Question

find a quadratic polynomial with the given numbers as the sum and product of its zeroes respectively 2+√3 AND 1/2+√3

Answer 1

Answer:

x² - √3x - √3

Step-by-step explanation:

As per thw provided question, we have :

• Sum of zeroes = 2 + √3
• Product of zeroes = $\rm {\dfrac{1}{2+\sqrt{3}} }$

We have to find the quadratic polynomial. As we know that if α ans β are roots of the quadratic polynomial, then polynomial will ve

$\longmapsto \rm {x^2 - (\alpha + \beta)x + (\alpha.\beta)}$

Here, we have,

• Sum of zeroes = 2 + √3

$\longmapsto \bf {(\alpha + \beta) = 2 + \sqrt{3} }$

• Product of zeroes = $\rm {\dfrac{1}{2+\sqrt{3}} }$

$\longmapsto \rm {(\alpha \times \beta) =\dfrac{1}{2+\sqrt{3}} }$

Rationalising the denominator. In order to rationalise the denominator, we multiply the rationalising factor of the denominator with both the numerator and the denominator.

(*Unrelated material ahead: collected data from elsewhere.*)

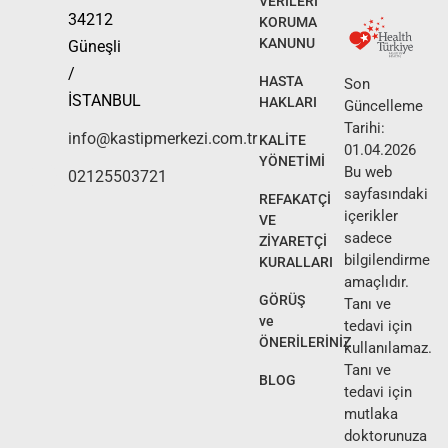
VERİLERİ
34212
KORUMA
KANUNU
Güneşli
/
HASTA
Son
İSTANBUL
HAKLARI
Güncelleme
Tarihi:
info@kastipmerkezi.com.tr
KALİTE
01.04.2026
YÖNETİMİ
Bu web
02125503721
sayfasındaki
REFAKATÇİ
içerikler
VE
sadece
ZİYARETÇİ
bilgilendirme
KURALLARI
amaçlıdır.
GÖRÜŞ
Tanı ve
ve
tedavi için
ÖNERİLERİNİZ
kullanılamaz.
Tanı ve
BLOG
tedavi için
mutlaka
doktorunuza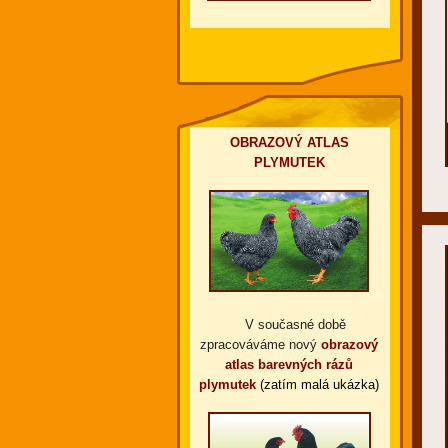
OBRAZOVÝ ATLAS
PLYMUTEK
V současné době
zpracováváme nový
obrazový
atlas barevných rázů
plymutek
(zatím malá ukázka)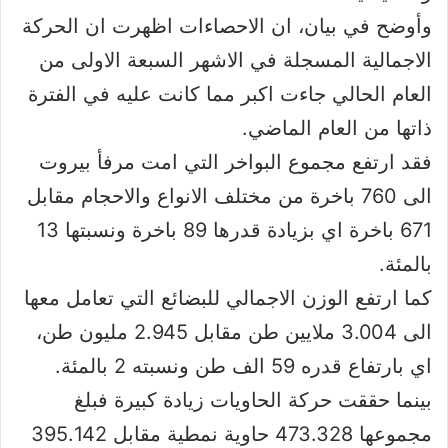
وأوضح في بيان، ان الاحصاءات اظهرت ان الحركة
الاجمالية المسجلة في الاشهر السبعة الاولى من
العام الحالي جاءت اكبر مما كانت عليه في الفترة
ذاتها من العام الماضي.
فقد ارتفع مجموع البواخر التي امت مرفأ بيروت
الى 760 باخرة من مختلف الانواع والاحجام مقابل
671 باخرة اي بزيادة قدرها 89 باخرة ونسبتها 13
بالمئة.
كما ارتفع الوزن الاجمالي للبضائع التي تعامل معها
الى 3.004 ملايين طن مقابل 2.945 مليون طن،
اي بارتفاع قدره 59 الف طن ونسبته 2 بالمئة.
بينما حققت حركة الحاويات زيادة كبيرة فبلغ
مجموعها 473.328 حاوية نمطية مقابل 395.142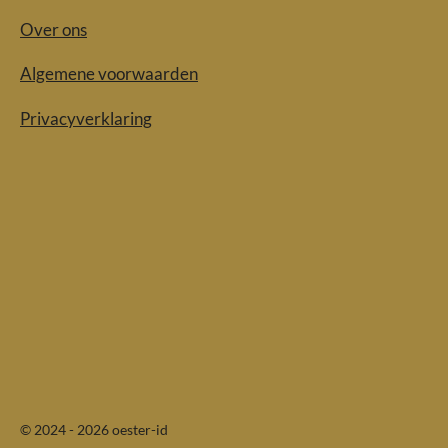
Over ons
Algemene voorwaarden
Privacyverklaring
© 2024 - 2026 oester-id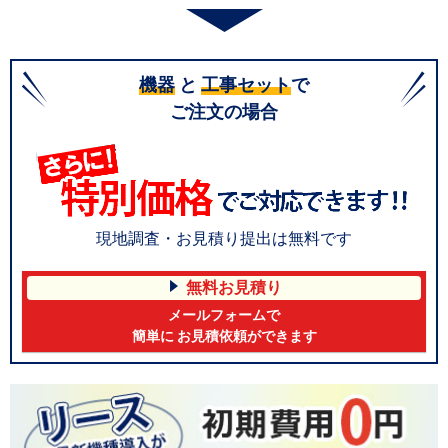
機器
と
工事セット
で
ご注文の場合
現地調査・お見積り提出は無料です
無料お見積り
メールフォームで
簡単に お見積依頼ができます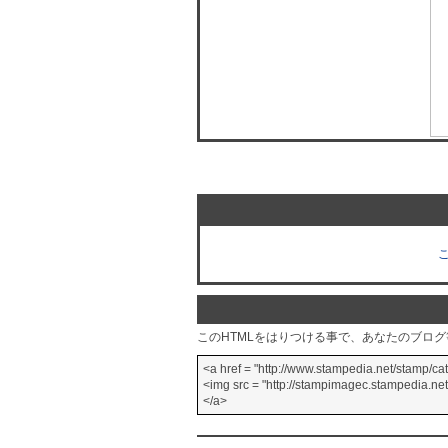
このHTMLをはりつける事で、あなたのブロ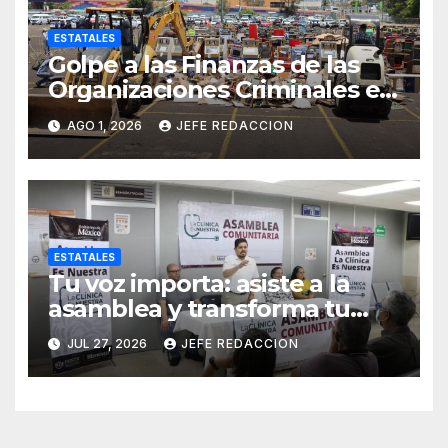
ESTATALES
Golpe a las Finanzas de las
Organizaciones Criminales en
Operativos
AGO 1, 2026
JEFE REDACCION
Interinstitucionales
ESTATALES
Tu voz importa: asiste a la
asamblea y transforma tu
clínica del IMSS-Bienestar
JUL 27, 2026
JEFE REDACCION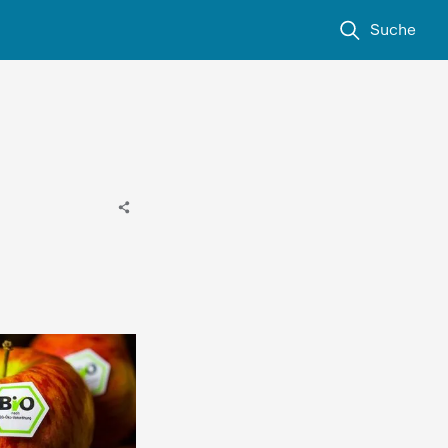
Suche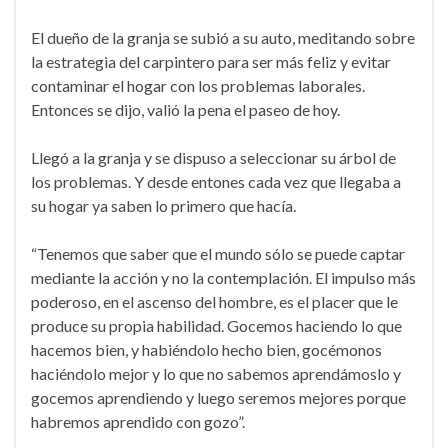
El dueño de la granja se subió a su auto, meditando sobre
la estrategia del carpintero para ser más feliz y evitar
contaminar el hogar con los problemas laborales.
Entonces se dijo, valió la pena el paseo de hoy.
Llegó a la granja y se dispuso a seleccionar su árbol de
los problemas. Y desde entones cada vez que llegaba a
su hogar ya saben lo primero que hacía.
“Tenemos que saber que el mundo sólo se puede captar
mediante la acción y no la contemplación. El impulso más
poderoso, en el ascenso del hombre, es el placer que le
produce su propia habilidad. Gocemos haciendo lo que
hacemos bien, y habiéndolo hecho bien, gocémonos
haciéndolo mejor y lo que no sabemos aprendámoslo y
gocemos aprendiendo y luego seremos mejores porque
habremos aprendido con gozo”.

$\longmapsto \rm {(\alpha \times \beta) =\dfrac{1}{2+\sqrt{3}} \times \dfrac{2-\sqrt{3}}{2-\sqrt{3}} }$

Multiplying (2 - √3) which is the rationalising factor of the denominator with both the numerator and the denominator.

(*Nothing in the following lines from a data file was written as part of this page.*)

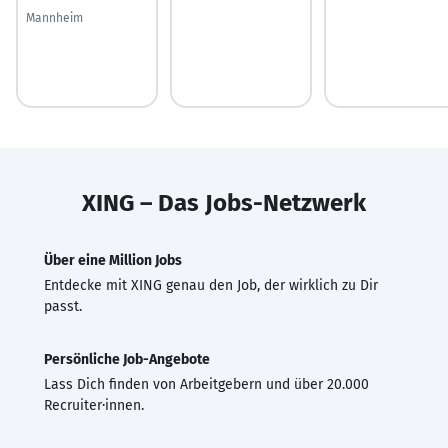
Mannheim
XING – Das Jobs-Netzwerk
Über eine Million Jobs
Entdecke mit XING genau den Job, der wirklich zu Dir
passt.
Persönliche Job-Angebote
Lass Dich finden von Arbeitgebern und über 20.000
Recruiter·innen.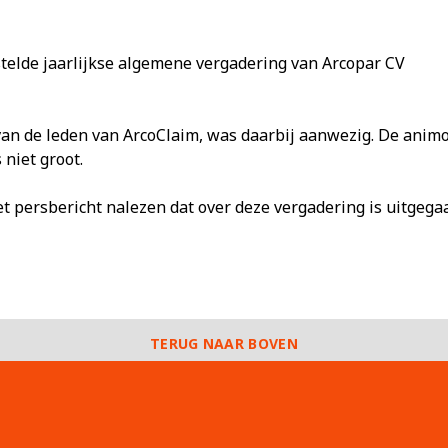
telde jaarlijkse algemene vergadering van Arcopar CV
van de leden van ArcoClaim, was daarbij aanwezig. De anim
 niet groot.
t persbericht nalezen dat over deze vergadering is uitgega
TERUG NAAR BOVEN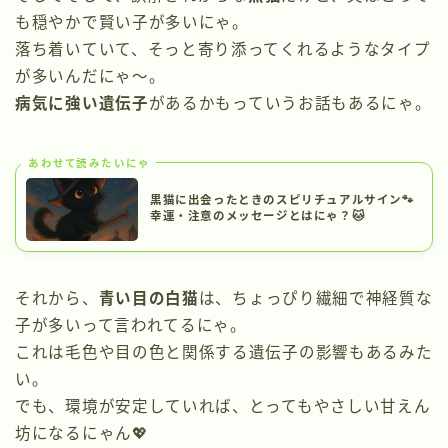
も穏やかで賢い子が多いにゃ。
落ち着いていて、そっと寄り添ってくれるようなタイプ
が多いんだにゃ〜。
病気に強い遺伝子
があるかもっていうお話もあるにゃ。
あわせて読みたいにゃ
黒猫に出会ったときのスピリチュアルサイン🐾
幸運・注意のメッセージとはにゃ？🐱
それから、
青い目の白猫
は、ちょっぴり繊細で神経質な
子が多いって言われてるにゃ。
これは毛色や目の色と関係する遺伝子の影響もあるみた
い。
でも、環境が安定していれば、とってもやさしい甘えん
坊になるにゃん💖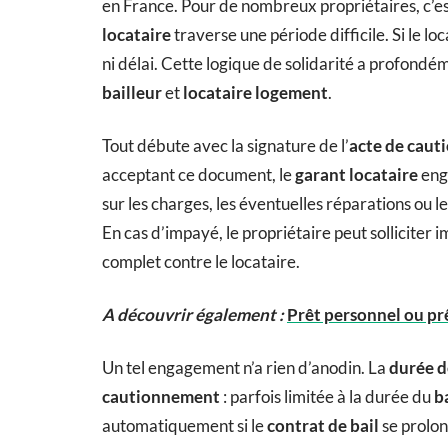
en France. Pour de nombreux propriétaires, c’est
locataire
traverse une période difficile. Si le loc
ni délai. Cette logique de solidarité a profond
bailleur
et
locataire logement
.
Tout débute avec la signature de l’
acte de cau
acceptant ce document, le
garant locataire
enga
sur les charges, les éventuelles réparations ou le
En cas d’impayé, le propriétaire peut solliciter
complet contre le locataire.
A découvrir également :
Prêt personnel ou prêt
Un tel engagement n’a rien d’anodin. La
durée d
cautionnement
: parfois limitée à la durée du
b
automatiquement si le
contrat de bail
se prolon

$\longmapsto \rm {(\alpha \times \beta) =\dfrac{1(2 - \sqrt{3} ) }{(2+\sqrt{3})(2 - \sqrt{3})} }$

Performing multiplication in the numerator and simplifying the denominator using the identity,

• $\rm (a - b)(a + b) = a^2 - b^2$

$\longmapsto \rm {(\alpha \times \beta) =\dfrac{2 - \sqrt{3} }{(2)^2 - (\sqrt{3})^2} }$

Putting the values of the squares of the numbers in the denominator.

$\longmapsto \rm {(\alpha \times \beta) =\dfrac{2 - \sqrt{3} }{4 - 3} }$

Performing subtraction in denominator.

$\longmapsto \bf {(\alpha \times \beta) =2 - \sqrt{3} }$

Now,substituting the values in the formula of the quadratic polynomial.

$\longmapsto \rm {x^2 - (2 + \sqrt{3})x + (2-\sqrt{3})}$

Removing the brackets. If there is minus sign before the bracket then the signs of the numbers in the brackets is changed.

$\longmapsto \rm {x^2 - 2 - \sqrt{3}x + 2-\sqrt{3} }$

Arranging the like terms.

$\longmapsto \rm {x^2 - \sqrt{3}x - \sqrt{3}+ 2-2 }$

Performing subtraction.

$\longmapsto \bf\underline {x^2 - \sqrt{3}x -\sqrt{3} }$

∴ The required quadratic polynomial is x² - √3x - √3.

Answer 2

Step-by-step explanation:

$\alpha = 2 + \sqrt{3} \: \: \: \: \: \beta = \frac{1}{2 + \sqrt{3} } = 2 - \sqrt{3}$

$qudratic \: polynomial \: having \: roots \\ \alpha \\ \beta$

$= {x}^{2} - ( \alpha + \beta )x + \alpha \beta$

$= {x}^{2} - (2 + \sqrt{3} + 2 - \sqrt{3}) x + (2 + \sqrt{3} )(2 - \sqrt{3} )$

$= {x}^{2} - 4x + 1$

so Required quadratic polynomial

$= {x}^{2} - 4x + 1$